TRY IT → Print the records below verbatim.
BEGIN DATASET CONTENT
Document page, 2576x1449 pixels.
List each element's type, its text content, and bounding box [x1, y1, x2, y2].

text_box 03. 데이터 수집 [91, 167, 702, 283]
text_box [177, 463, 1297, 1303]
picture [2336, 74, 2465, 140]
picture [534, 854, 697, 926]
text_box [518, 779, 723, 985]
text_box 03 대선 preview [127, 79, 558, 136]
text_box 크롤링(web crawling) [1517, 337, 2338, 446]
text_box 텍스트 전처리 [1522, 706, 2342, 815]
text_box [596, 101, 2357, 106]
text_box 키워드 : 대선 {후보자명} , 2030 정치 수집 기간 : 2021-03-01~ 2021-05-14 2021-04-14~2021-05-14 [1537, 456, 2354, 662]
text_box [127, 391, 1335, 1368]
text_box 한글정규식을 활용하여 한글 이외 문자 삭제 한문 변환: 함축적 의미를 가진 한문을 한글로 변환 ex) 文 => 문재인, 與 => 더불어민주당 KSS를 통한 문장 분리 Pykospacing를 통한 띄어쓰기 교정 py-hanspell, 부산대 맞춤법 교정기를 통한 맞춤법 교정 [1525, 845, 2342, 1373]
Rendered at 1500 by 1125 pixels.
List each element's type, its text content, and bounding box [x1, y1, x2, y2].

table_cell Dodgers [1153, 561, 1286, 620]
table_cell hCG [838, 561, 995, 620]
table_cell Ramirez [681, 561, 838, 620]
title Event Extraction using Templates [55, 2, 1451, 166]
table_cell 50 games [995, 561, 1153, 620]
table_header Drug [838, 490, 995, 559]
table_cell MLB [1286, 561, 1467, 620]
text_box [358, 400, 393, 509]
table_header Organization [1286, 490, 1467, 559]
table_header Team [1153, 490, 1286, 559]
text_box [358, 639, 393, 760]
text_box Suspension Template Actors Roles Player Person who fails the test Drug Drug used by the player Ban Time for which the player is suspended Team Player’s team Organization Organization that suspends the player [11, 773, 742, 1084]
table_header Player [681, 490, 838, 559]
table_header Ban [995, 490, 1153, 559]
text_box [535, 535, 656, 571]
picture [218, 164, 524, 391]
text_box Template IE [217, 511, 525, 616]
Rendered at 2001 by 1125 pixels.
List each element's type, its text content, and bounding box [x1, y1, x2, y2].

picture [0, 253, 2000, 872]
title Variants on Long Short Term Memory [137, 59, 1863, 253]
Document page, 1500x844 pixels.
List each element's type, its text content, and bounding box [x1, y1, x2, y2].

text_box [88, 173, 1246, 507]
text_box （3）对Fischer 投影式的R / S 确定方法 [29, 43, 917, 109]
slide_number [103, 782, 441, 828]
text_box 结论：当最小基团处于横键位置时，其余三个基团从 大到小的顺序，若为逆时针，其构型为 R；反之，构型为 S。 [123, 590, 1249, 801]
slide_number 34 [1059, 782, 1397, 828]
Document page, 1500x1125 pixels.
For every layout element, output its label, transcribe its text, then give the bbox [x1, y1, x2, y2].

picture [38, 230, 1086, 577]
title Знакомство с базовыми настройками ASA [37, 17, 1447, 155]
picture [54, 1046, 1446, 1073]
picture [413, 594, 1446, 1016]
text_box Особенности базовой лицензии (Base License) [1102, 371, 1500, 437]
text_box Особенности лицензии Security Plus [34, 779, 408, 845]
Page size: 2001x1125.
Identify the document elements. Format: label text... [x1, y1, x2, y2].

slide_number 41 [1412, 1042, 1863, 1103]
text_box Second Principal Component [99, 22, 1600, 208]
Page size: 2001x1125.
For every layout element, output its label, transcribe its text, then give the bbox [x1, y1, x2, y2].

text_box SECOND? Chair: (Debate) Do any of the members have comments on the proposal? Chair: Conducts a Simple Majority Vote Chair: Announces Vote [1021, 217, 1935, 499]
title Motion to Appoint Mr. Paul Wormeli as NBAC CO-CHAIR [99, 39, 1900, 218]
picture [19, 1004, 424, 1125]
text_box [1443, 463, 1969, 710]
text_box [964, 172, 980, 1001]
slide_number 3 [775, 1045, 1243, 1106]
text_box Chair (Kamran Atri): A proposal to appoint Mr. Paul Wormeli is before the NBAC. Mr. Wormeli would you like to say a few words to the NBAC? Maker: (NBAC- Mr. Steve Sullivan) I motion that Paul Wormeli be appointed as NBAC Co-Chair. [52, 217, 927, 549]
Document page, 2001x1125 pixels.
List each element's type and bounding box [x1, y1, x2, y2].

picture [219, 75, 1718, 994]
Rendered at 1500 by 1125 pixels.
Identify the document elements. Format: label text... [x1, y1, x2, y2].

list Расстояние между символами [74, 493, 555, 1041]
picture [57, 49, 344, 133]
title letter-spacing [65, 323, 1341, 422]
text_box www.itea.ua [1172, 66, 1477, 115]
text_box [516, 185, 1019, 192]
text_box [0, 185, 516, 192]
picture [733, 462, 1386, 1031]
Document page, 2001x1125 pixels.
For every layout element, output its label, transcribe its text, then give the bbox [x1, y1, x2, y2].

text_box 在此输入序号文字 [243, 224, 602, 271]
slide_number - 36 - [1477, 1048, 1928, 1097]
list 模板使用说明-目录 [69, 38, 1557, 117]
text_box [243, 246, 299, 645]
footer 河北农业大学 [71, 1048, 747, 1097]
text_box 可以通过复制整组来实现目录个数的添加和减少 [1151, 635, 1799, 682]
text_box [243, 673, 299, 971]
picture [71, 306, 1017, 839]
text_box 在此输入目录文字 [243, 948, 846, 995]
END DATASET CONTENT
EXERCISE SOLUTION →
Document page, 2576x1449 pixels.
List each element's type, its text content, and bounding box [x1, y1, x2, y2].

text_box 03. 데이터 수집 [91, 167, 702, 283]
text_box [177, 463, 1297, 1303]
picture [2336, 74, 2465, 140]
picture [534, 854, 697, 926]
text_box [518, 779, 723, 985]
text_box 03 대선 preview [127, 79, 558, 136]
text_box 크롤링(web crawling) [1517, 337, 2338, 446]
text_box 텍스트 전처리 [1522, 706, 2342, 815]
text_box [596, 101, 2357, 106]
text_box 키워드 : 대선 {후보자명} , 2030 정치 수집 기간 : 2021-03-01~ 2021-05-14 2021-04-14~2021-05-14 [1537, 456, 2354, 662]
text_box [127, 391, 1335, 1368]
text_box 한글정규식을 활용하여 한글 이외 문자 삭제 한문 변환: 함축적 의미를 가진 한문을 한글로 변환 ex) 文 => 문재인, 與 => 더불어민주당 KSS를 통한 문장 분리 Pykospacing를 통한 띄어쓰기 교정 py-hanspell, 부산대 맞춤법 교정기를 통한 맞춤법 교정 [1525, 845, 2342, 1373]
Rendered at 1500 by 1125 pixels.
List each element's type, its text content, and bounding box [x1, y1, x2, y2].

table_cell Dodgers [1153, 561, 1286, 620]
table_cell hCG [838, 561, 995, 620]
table_cell Ramirez [681, 561, 838, 620]
title Event Extraction using Templates [55, 2, 1451, 166]
table_cell 50 games [995, 561, 1153, 620]
table_header Drug [838, 490, 995, 559]
table_cell MLB [1286, 561, 1467, 620]
text_box [358, 400, 393, 509]
table_header Organization [1286, 490, 1467, 559]
table_header Team [1153, 490, 1286, 559]
text_box [358, 639, 393, 760]
text_box Suspension Template Actors Roles Player Person who fails the test Drug Drug used by the player Ban Time for which the player is suspended Team Player’s team Organization Organization that suspends the player [11, 773, 742, 1084]
table_header Player [681, 490, 838, 559]
table_header Ban [995, 490, 1153, 559]
text_box [535, 535, 656, 571]
picture [218, 164, 524, 391]
text_box Template IE [217, 511, 525, 616]
Rendered at 2001 by 1125 pixels.
List each element's type, its text content, and bounding box [x1, y1, x2, y2].

picture [0, 253, 2000, 872]
title Variants on Long Short Term Memory [137, 59, 1863, 253]
Document page, 1500x844 pixels.
List each element's type, its text content, and bounding box [x1, y1, x2, y2].

text_box [88, 173, 1246, 507]
text_box （3）对Fischer 投影式的R / S 确定方法 [29, 43, 917, 109]
slide_number [103, 782, 441, 828]
text_box 结论：当最小基团处于横键位置时，其余三个基团从 大到小的顺序，若为逆时针，其构型为 R；反之，构型为 S。 [123, 590, 1249, 801]
slide_number 34 [1059, 782, 1397, 828]
Document page, 1500x1125 pixels.
For every layout element, output its label, transcribe its text, then give the bbox [x1, y1, x2, y2].

picture [38, 230, 1086, 577]
title Знакомство с базовыми настройками ASA [37, 17, 1447, 155]
picture [54, 1046, 1446, 1073]
picture [413, 594, 1446, 1016]
text_box Особенности базовой лицензии (Base License) [1102, 371, 1500, 437]
text_box Особенности лицензии Security Plus [34, 779, 408, 845]
Page size: 2001x1125.
Identify the document elements. Format: label text... [x1, y1, x2, y2].

slide_number 41 [1412, 1042, 1863, 1103]
text_box Second Principal Component [99, 22, 1600, 208]
Page size: 2001x1125.
For every layout element, output its label, transcribe its text, then give the bbox [x1, y1, x2, y2].

text_box SECOND? Chair: (Debate) Do any of the members have comments on the proposal? Chair: Conducts a Simple Majority Vote Chair: Announces Vote [1021, 217, 1935, 499]
title Motion to Appoint Mr. Paul Wormeli as NBAC CO-CHAIR [99, 39, 1900, 218]
picture [19, 1004, 424, 1125]
text_box [1443, 463, 1969, 710]
text_box [964, 172, 980, 1001]
slide_number 3 [775, 1045, 1243, 1106]
text_box Chair (Kamran Atri): A proposal to appoint Mr. Paul Wormeli is before the NBAC. Mr. Wormeli would you like to say a few words to the NBAC? Maker: (NBAC- Mr. Steve Sullivan) I motion that Paul Wormeli be appointed as NBAC Co-Chair. [52, 217, 927, 549]
Document page, 2001x1125 pixels.
List each element's type and bounding box [x1, y1, x2, y2].

picture [219, 75, 1718, 994]
Rendered at 1500 by 1125 pixels.
Identify the document elements. Format: label text... [x1, y1, x2, y2].

list Расстояние между символами [74, 493, 555, 1041]
picture [57, 49, 344, 133]
title letter-spacing [65, 323, 1341, 422]
text_box www.itea.ua [1172, 66, 1477, 115]
text_box [516, 185, 1019, 192]
text_box [0, 185, 516, 192]
picture [733, 462, 1386, 1031]
Document page, 2001x1125 pixels.
For every layout element, output its label, transcribe its text, then give the bbox [x1, y1, x2, y2].

text_box 在此输入序号文字 [243, 224, 602, 271]
slide_number - 36 - [1477, 1048, 1928, 1097]
list 模板使用说明-目录 [69, 38, 1557, 117]
text_box [243, 246, 299, 645]
footer 河北农业大学 [71, 1048, 747, 1097]
text_box 可以通过复制整组来实现目录个数的添加和减少 [1151, 635, 1799, 682]
text_box [243, 673, 299, 971]
picture [71, 306, 1017, 839]
text_box 在此输入目录文字 [243, 948, 846, 995]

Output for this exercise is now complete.